---- EXERCISE MATERIAL

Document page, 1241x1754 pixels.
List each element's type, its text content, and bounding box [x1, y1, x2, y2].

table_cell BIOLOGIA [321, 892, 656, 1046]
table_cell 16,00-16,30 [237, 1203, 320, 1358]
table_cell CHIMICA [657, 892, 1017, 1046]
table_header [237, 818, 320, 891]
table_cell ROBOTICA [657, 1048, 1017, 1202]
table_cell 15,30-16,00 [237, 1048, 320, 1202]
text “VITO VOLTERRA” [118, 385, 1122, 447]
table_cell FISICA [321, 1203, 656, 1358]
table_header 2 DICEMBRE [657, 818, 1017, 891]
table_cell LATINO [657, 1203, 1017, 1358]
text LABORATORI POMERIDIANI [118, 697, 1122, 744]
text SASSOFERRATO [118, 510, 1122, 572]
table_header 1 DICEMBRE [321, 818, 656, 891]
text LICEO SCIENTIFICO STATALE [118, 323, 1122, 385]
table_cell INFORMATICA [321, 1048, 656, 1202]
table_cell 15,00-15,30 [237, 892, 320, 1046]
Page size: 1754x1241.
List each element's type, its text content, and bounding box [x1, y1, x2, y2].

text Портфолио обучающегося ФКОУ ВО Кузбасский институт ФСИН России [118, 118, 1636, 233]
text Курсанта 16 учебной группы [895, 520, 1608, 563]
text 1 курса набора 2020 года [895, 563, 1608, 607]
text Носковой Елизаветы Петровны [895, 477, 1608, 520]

--------

§ WORK REQUIRED
Copy out verbatim the lines of the listing starting with the line that contains "Page size: 1754x1241." and going on through the end of the listing.

§ THE SOLUTION
Page size: 1754x1241.
List each element's type, its text content, and bounding box [x1, y1, x2, y2].

text Портфолио обучающегося ФКОУ ВО Кузбасский институт ФСИН России [118, 118, 1636, 233]
text Курсанта 16 учебной группы [895, 520, 1608, 563]
text 1 курса набора 2020 года [895, 563, 1608, 607]
text Носковой Елизаветы Петровны [895, 477, 1608, 520]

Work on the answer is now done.